___ Provided passage

The focus of the uproar has been on AOL, in part because the company is the first ISP colossus to offer this service to online retailers and marketers; Yahoo has said for the time being it is only testing the service. Another source of concern has been that AOL opted-at first-to use only one e-mail reputation vendor, Goodmail. It has since changed its stance and now is investigating the use of other e-mail reputation companies.

Because of an abundance of incorrect information and rumor, concerns quickly developed into today’s uproar. In response, AOL and Goodmail recently conducted a webinar in an attempt to allay industry concerns. They said this is the story:

- The Goodmail service, which AOL officially launched last month, guarantees delivery of intact marketing e-mails to AOL subscribers’ inboxes through a certification process. In recipients’ e-mail boxes, an icon is displayed next to certified e-mails to show they are “safe.”

- The service is optional.

- The cost is approximately 1/4-cent per e-mail; AOL will offer the service for free to not-for-profit organizations.

- AOL will continue to operate its standard and enhanced whitelists, which move reputable e-mail marketers’ mail to inboxes with little interference from AOL.

- Non-certified e-mails will be handled precisely as they have been-nothing will change.

- Links and images in all e-mails will or will not manifest as they have. Some examples: Links and images do not appear by default for AOL software 8.0 and higher; users can change that setting. AOL’s enhanced whitelist ensures the delivery of intact links and images for companies on that list. Links and images defaults vary by ISP and e-mail software.

- AOL subscribers sending e-mails, and any individuals sending e-mails to AOL subscribers, will not be affected by the service, nor will they be charged. The service is aimed at businesses.

“This is the reality: The Goodmail concept and others like it are like Federal Express 20 or so years ago,” McDonald says. “If your delivery is critical, you know it will get there, on time, and in the format you want it. But it’s not a requirement. It’s an option for those companies who want to participate. If companies don’t want to, it’s business as usual, not the end of the world.”

______
___ Dataset content

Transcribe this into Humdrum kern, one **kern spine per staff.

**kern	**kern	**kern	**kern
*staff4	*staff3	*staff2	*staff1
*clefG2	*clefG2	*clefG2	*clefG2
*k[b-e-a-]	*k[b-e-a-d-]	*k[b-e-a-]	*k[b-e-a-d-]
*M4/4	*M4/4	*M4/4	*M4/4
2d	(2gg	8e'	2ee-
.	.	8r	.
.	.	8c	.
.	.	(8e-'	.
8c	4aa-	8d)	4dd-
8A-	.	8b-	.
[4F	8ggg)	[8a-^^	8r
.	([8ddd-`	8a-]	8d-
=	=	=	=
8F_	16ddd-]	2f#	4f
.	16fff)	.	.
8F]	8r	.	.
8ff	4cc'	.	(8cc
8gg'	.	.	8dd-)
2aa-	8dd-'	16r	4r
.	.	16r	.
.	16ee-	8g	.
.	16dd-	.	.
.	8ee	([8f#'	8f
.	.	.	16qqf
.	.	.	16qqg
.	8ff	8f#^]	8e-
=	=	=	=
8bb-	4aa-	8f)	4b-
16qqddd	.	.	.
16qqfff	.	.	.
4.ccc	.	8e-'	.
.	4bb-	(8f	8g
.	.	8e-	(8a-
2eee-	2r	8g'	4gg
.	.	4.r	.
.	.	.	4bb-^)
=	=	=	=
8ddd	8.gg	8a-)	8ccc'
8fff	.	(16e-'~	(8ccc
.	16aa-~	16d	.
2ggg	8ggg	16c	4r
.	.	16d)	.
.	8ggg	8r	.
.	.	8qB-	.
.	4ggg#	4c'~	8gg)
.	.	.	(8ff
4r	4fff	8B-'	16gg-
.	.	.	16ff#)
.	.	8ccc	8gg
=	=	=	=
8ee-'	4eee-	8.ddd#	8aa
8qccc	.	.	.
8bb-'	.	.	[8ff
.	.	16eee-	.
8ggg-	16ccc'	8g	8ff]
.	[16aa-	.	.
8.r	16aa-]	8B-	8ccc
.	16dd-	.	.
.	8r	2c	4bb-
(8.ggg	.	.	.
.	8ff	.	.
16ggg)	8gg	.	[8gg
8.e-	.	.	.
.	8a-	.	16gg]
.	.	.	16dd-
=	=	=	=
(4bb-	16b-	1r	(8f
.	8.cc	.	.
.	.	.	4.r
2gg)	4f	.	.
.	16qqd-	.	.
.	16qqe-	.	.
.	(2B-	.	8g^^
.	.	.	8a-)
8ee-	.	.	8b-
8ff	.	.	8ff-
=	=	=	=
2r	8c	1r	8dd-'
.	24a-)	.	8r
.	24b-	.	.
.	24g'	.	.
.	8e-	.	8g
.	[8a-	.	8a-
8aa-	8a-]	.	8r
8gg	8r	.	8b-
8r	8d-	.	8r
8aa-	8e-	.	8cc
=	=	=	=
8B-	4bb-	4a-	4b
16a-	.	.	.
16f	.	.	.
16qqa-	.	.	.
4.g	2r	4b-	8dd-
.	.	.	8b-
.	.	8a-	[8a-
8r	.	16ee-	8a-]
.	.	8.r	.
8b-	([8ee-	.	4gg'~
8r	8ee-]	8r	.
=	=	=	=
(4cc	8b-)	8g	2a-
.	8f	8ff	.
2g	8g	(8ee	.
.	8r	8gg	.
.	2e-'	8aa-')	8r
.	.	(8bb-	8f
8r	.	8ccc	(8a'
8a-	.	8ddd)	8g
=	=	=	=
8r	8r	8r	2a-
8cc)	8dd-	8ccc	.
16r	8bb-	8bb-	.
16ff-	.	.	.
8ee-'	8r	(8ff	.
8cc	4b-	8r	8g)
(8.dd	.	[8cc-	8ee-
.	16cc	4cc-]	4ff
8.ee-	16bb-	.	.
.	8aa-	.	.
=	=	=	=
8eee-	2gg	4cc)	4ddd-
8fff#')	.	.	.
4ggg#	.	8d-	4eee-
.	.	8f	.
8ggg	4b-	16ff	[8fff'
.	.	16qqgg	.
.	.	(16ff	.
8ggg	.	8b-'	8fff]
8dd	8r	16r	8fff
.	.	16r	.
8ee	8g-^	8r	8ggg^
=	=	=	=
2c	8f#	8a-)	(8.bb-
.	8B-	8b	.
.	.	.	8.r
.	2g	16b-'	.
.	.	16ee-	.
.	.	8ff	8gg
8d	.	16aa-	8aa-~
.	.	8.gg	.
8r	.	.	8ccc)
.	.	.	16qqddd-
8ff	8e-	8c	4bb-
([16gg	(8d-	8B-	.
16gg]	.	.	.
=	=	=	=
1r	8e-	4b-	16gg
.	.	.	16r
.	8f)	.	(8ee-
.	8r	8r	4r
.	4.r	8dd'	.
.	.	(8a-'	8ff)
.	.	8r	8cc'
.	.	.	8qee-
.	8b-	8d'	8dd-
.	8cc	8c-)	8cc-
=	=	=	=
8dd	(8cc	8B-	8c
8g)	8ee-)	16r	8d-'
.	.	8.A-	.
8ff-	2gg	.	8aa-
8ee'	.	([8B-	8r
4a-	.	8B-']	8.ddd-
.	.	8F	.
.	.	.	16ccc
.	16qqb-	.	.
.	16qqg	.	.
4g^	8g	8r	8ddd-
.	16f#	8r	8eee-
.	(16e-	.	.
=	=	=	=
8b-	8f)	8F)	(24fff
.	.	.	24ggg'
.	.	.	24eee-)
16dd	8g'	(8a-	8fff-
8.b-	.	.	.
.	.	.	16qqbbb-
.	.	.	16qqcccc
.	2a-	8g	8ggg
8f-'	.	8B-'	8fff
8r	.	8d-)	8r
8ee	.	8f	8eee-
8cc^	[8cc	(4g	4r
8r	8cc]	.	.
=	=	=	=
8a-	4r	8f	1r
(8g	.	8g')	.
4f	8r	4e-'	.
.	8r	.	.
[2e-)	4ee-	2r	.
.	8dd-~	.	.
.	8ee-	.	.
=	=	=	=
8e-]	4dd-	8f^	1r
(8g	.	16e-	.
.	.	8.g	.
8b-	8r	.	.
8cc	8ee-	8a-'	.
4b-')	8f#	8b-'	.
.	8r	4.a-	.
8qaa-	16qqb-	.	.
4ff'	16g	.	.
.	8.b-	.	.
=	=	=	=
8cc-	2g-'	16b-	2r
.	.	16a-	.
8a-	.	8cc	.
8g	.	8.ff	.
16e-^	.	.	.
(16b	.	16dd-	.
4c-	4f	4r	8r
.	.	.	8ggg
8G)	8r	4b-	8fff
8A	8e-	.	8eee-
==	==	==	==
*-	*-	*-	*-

______

* [Your objective]:
Carry on the article about AOL's certified e-mail service from the point where it stops.

* [Response to the exercise]:
A new layer of protection

Where the confusion came from is difficult to say. A press release on the Goodmail Systems web site, for instance, does not mention anything about AOL continuing or discontinuing whitelists, the alleged discontinuation of whitelists being one of critics’ chief complaints. In the release, an AOL executive refers to the Goodmail CertifiedEmail service as an optional “new layer of protection.” An exhaustive search of the AOL corporate web site, however, did not turn up any press releases related to this subject. AOL chose not to provide executives or interviews for this story.

Some industry observers believe the uproar stems from the fact that such certified e-mail is a new line of revenue for ISPs and other companies. Many professionals in numerous industries that use the Internet have resolutely labeled the service a tax.

“There is much cynicism that this is simply about money,” says Donna L. Hoffman, professor and co-director of The Sloan Center for Internet Retailing at Vanderbilt University. “And there is no way small companies can afford to do this. It is unfair for the thousands of small retailers the Internet has allowed to flourish. You can start to look at it as a tax when retailers have permission-based relationships with their customers but have to pay to ensure e-mail delivery. That is ridiculous.”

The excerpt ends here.